Oral rehydration therapy with low-osmolarity oral rehydration solutions (ORS) is appropriate for mild to moderate dehydration when the patient can tolerate oral intake NICE CG84. Fruit juices and carbonated drinks are discouraged as sole sources of hydration NICE CG84. In cases where oral intake is inadequate due to vomiting or altered consciousness, nasogastric administration of ORS or intravenous fluids may be necessary NICE CG84.
Prevention plays a key role, especially in vulnerable populations such as the elderly and institutionalized adults, who have reduced thirst perception and renal concentrating ability Paraíso-Pueyo et al. 2026,Wang et al. 2026. Strategies involve regular fluid intake monitoring, promoting accessibility and acceptability of fluids (including flavour adaptation), hydration reminders, and staff education in care settings Paraíso-Pueyo et al. 2026. Effective communication and coordinated multidisciplinary teamwork support early detection and individualized hydration plans Paraíso-Pueyo et al. 2026.

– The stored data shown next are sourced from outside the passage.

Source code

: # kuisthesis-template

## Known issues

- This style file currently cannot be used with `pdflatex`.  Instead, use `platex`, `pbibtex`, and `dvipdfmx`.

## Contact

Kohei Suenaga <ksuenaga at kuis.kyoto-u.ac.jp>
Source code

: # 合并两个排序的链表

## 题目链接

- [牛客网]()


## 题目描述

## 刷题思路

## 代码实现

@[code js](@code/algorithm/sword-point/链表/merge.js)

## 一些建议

Finally, management should incorporate patient education on hydration, address barriers to intake such as cognitive impairment, and provide ongoing evaluation to prevent recurrent dehydration Paraíso-Pueyo et al. 2026. In patients with complex conditions like diabetes, careful coordination of glucose and electrolyte management alongside hydration is essential to improve outcomes Abady et al. 2025.
Key References
- CG84 - Diarrhoea and vomiting caused by gastroenteritis in under 5s: diagnosis and management
- NG29 - Intravenous fluid therapy in children and young people in hospital
- CG174 - Intravenous fluid therapy in adults in hospital
- CKS - Hyponatraemia
- CKS - Diarrhoea - adult's assessment
- CKS - Adult malnutrition
- (Sansevero, 1997): Dehydration in the elderly: strategies for prevention and management.
- (Dhar et al., 2023): Dehydration in Elderly: Revisiting the Assessment and Management Strategies.
- (Paraíso-Pueyo et al., 2026): Hydration and Dehydration Prevention in Nursing Homes: Perspectives, Barriers, and Practices of Care Teams and Managers
- (Wang et al., 2026): Association between low water intake and lung function impairment in elderly adults: a cross-sectional study.
- (Abady et al., 2025): A narrative review of the diabetic ketoacidosis and hyperosmolar hyperglycemic state overlap syndrome.